Legal high addicts seek centre's help
The Canterbury District Health Board is treating a couple of people a month for addiction to legal highs or synthetic cannabis.
The Kennedy Detoxification unit at Christchurch's Hillmorton Hospital, which serves all of the South Island, treats people for substance addiction, including synthetic cannabis abuse.
Addiction services clinical director Alfred Dell'ario said an average of "one to two" patients a month with an addiction to legal highs or synthetic cannabis had been seen at the detoxification unit in the past 12 months.
Additional patients being treated for an addiction to other substances had also been regular users of synthetic cannabis, he said.
Blenheim woman Anesha Stratton will be treated for synthetic cannabis addiction at the detoxification centre when she is admitted next week.
The 19-year-old smoked legal highs for less than a year before she realised in September that the habit had become an addiction while she was living in Nelson.
She said on Tuesday that she woke up at least three times a night to smoke synthetic cannabis because she woke up feeling sick and needed it to sleep.
"I'd wake up during the night with hot and cold sweats," she said. "I had to have another smoke so I could stop feeling sick."
She was not hungry when she was sober but ate when she was high, causing her to vomit every morning when she woke up.
She used her benefit money, about $210 a week, to pay her board. The rest went on AK47, a type of synthetic cannabis that has since been taken off the market.
At her worst, Stratton smoked 3 grams a day which cost $20 and gave her up to 50 hits using a bong, she said.
"The initial high only lasts 10 minutes, so you'd just sit around all day and continually smoke it."
She lost motivation for anything other than getting money to fund her habit and her weight dropped from 55 kilograms to 48kg.
By October, she was behind in her rent and was kicked out of the boarding house. She did not tell anyone about her addiction because she was ashamed, Stratton said.
Her mother, Tracie Stratton, moved to Australia in August and did not realise the extent of her daughter's addiction until she visited her in Queensland in November.
She moved back to Blenheim to get help for her daughter.
"She was rocking back and forth, just crying and rocking," she said. "She was really messed up."
Dell'ario said treatment for synthetic cannabis abuse was difficult because doctors usually had no idea what chemicals were in each product.
Some patients who were doing well after treatment had relapsed after using synthetic cannabis, he said.

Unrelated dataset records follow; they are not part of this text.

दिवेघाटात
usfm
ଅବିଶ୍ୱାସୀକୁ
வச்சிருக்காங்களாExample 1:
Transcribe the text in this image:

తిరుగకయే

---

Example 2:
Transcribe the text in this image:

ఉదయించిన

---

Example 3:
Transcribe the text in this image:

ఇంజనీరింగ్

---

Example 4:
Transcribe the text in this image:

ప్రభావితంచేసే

"Synthetic cannabis, or legal highs, can cause serious problems and harm, both for people who have never used it before but in particular for our existing mental health clients," he said.

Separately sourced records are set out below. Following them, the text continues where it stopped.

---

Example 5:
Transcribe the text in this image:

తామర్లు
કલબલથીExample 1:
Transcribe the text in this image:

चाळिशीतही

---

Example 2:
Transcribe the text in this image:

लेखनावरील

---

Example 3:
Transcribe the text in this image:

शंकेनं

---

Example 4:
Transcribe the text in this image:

Patients going through withdrawal from legal highs could face insomnia, vomiting, diarrhoea, cramps, sweating, hot and cold flushes, shakes, tremors, rapid heart rate, high blood pressure, irritability and anxiety. Some patients also suffered from psychosis, he said.
Synthetic cannabis abuse has also been linked to seizures but no patients had experienced that while in the unit, he said. Detoxification at the Kennedy unit takes between seven and 10 days and is followed by treatment and rehabilitation.